GOAL OF THE EXERCISE: Here is the task for the records below: repeat exactly the lines from the one with "T27, owner: Larissa Ramos -> Martina Bianco" to the one with "T98, owner: Larissa Ramos -> none", both included, and nothing else.

DATASET:
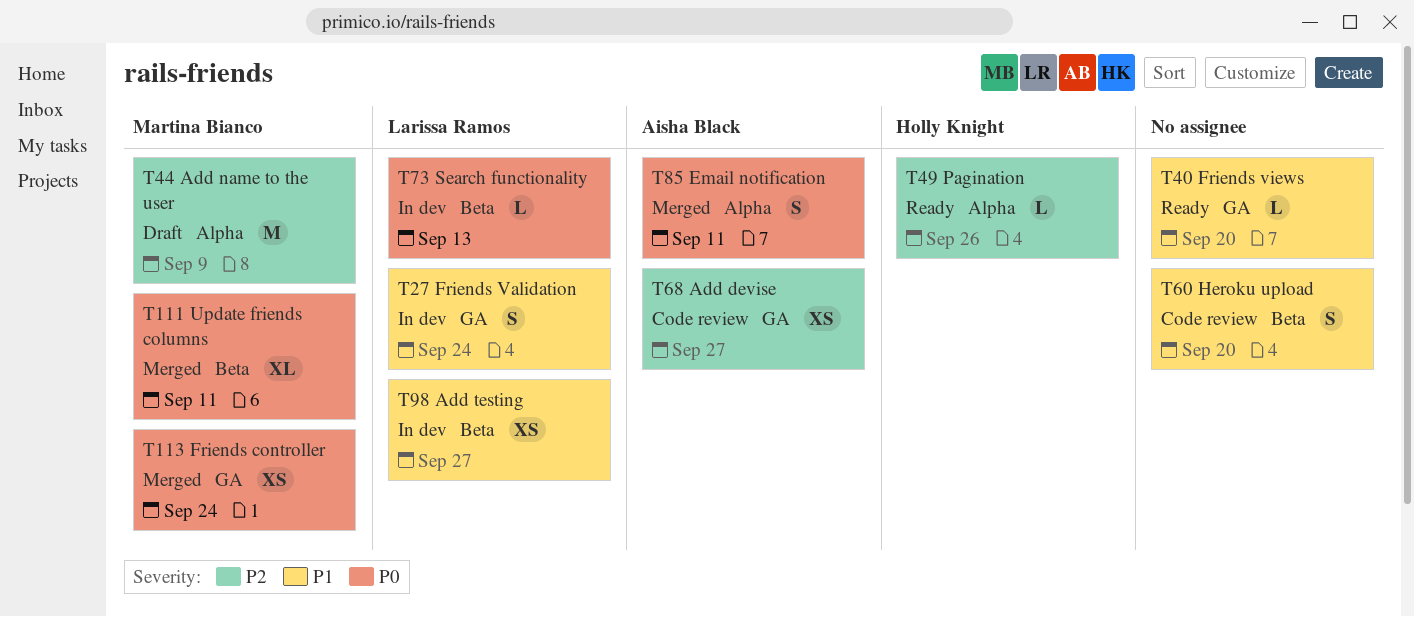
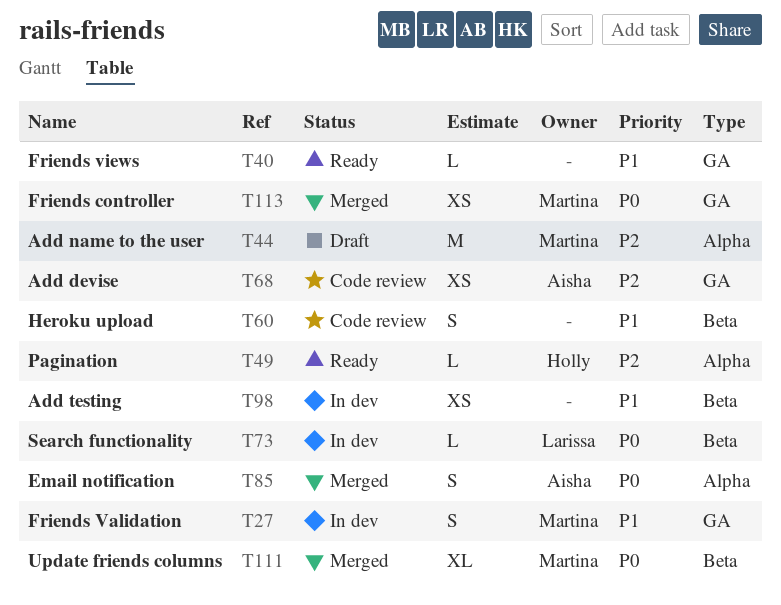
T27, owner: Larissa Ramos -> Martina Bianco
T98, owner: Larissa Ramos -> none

* * *

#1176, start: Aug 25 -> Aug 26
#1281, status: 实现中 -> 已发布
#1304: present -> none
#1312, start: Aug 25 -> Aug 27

TASK SOLUTION:
T27, owner: Larissa Ramos -> Martina Bianco
T98, owner: Larissa Ramos -> none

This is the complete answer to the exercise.